#### To-do item
Each line of the records below that includes "sont" adds one to the count; state the final count by itself.

#### Records for the exercise
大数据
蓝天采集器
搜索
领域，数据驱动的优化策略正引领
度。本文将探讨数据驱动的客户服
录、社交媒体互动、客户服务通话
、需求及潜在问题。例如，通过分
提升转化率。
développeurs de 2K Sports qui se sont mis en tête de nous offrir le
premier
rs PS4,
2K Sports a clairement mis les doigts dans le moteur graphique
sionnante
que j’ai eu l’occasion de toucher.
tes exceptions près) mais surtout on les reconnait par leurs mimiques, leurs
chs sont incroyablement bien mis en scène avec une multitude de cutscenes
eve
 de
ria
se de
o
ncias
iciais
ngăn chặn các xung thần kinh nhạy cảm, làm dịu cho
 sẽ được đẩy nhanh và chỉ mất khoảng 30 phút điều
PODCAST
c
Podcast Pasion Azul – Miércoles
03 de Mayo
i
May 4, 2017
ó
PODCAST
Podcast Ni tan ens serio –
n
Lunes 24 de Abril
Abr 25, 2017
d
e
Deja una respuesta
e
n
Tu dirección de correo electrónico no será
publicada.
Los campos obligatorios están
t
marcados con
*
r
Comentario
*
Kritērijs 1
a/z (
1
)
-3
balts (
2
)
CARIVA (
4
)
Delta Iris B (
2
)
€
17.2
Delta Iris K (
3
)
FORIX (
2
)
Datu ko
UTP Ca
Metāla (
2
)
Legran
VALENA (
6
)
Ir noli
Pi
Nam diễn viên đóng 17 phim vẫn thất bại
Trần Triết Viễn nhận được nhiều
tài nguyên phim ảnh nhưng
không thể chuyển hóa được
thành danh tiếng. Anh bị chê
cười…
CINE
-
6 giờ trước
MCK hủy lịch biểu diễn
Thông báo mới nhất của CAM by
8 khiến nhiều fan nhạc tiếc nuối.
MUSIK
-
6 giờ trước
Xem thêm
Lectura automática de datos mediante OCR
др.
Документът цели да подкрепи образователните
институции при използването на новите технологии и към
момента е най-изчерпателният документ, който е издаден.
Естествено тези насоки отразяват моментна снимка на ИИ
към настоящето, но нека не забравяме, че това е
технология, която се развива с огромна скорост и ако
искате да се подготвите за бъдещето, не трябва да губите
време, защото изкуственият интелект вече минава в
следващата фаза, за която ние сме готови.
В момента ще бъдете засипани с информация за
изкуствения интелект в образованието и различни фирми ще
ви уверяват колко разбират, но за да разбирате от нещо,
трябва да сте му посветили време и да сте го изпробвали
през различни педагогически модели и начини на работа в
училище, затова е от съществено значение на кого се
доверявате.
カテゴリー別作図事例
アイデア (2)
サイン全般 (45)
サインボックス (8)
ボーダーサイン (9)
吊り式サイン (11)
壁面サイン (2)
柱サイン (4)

#### Answer to this task
2